Depuis qu’il accompagne la pastorale des sourds, le frère prêcheur a changé sa façon de prêcher justement. "Maintenant mon corps fait partie de ma prédication, confie Xavier Loppinet, les mains font partie de ma manière de prêcher, mes homélies sont plus vivantes et plus justes, plus engagées. [Les sourds] m’ont appris à faire corps avec la parole de Dieu."
La première fois qu’on parle de surdité dans la Bible, c’est au Livre de l’Exode. Au chapitre 4, Moïse dit à dieu qu’il a "la bouche lourde et la langue pesante". Dieu lui répond : "Qui donc a donné une bouche à l’homme ? Qui rend muet ou sourd, voyant ou aveugle ? N’est-ce pas moi, le Seigneur ?" (Ex 4, 11) Pour Frère Xavier Loppinet, c'est comme si la parole, c’était l’affaire de Dieu.
Il y a aussi un passage étonnant au chapitre 20 de l'Exode, le verset 18 dit : "Tout le peuple voyait les éclairs, les coups de tonnerre, la sonnerie du cor et la montagne fumante." (Source : Aelf) Certaines traductions disent : "Tout le peuple vit les voix du tonnerre…" "Il y a quelque chose d’un peu messianique, explique Frère Xavier Loppinet, dans le peuple futur, tout le monde aura accès à la parole par tous les sens. Il y a au sens technique, une forme de de synesthésie, c’est-à-dire que voix, parole, visuel sont liés. Or ce qui est original dans le monde des sourds c’est que la parole sera visible."
Dans les évangiles il y a de nombreux miracles et scènes de guérison, souvent des aveugles qui recouvrent la vue. Il y a aussi un sourd que Jésus guérit, comme il est dit au chapitre 7 de l’évangile de Marc. Mais c’est "un miracle laborieux", décrit Frère Xavier Loppinet. Il y a toute une série de gestes que Jésus fait. "Pour guérir un sourd, décrit le dominicain, Jésus paie de sa personne. Il l’emmène à l’écart, donc pour une relation individuelle. Il met ses doigts dans les oreilles, avec sa salive, il touche la langue du sourd et il dit : Ephatta, ouvre-toi !"

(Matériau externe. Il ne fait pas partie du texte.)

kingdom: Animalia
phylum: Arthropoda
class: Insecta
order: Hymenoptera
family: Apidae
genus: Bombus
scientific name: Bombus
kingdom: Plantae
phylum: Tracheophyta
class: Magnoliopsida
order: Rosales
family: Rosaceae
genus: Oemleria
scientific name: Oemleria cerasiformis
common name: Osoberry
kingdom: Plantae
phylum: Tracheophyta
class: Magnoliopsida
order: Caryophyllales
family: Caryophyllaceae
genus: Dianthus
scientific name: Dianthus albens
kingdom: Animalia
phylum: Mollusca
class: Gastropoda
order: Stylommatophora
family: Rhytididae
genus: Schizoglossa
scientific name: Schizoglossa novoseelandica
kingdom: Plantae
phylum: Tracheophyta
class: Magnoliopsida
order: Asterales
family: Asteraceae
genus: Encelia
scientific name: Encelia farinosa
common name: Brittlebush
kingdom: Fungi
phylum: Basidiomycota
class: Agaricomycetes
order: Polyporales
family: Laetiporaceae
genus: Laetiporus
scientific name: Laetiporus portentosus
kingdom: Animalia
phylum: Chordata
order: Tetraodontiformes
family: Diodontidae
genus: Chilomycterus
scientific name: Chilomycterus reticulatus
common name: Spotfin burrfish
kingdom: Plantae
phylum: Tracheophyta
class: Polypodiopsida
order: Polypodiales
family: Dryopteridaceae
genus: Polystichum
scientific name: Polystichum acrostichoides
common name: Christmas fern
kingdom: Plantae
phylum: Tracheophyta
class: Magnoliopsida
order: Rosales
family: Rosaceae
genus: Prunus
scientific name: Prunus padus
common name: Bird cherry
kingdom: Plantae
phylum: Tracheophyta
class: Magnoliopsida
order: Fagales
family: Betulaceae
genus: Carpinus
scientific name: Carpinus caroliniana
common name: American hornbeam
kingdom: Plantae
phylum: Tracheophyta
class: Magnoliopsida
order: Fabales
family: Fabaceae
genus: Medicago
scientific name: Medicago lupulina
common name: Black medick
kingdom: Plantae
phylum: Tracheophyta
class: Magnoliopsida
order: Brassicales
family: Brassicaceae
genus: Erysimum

C’est un geste symbolique "extrêmement fort", estime le dominicain, car au chapitre suivant, Jésus dit à ses disciples : "Vous avez des yeux et vous ne voyez pas, vous avez des oreilles et vous n’entendez pas !" (Mc 8, 18) Or, "il n’y a pas pire sourds que ceux qui ne veulent pas entendre, ça on le sait", rappelle le dominicain. Ainsi, la quand Jésus guérit un sourd, c’est comme pour dire : "Maintenant tout le monde a accès à la parole de Dieu qui est moi."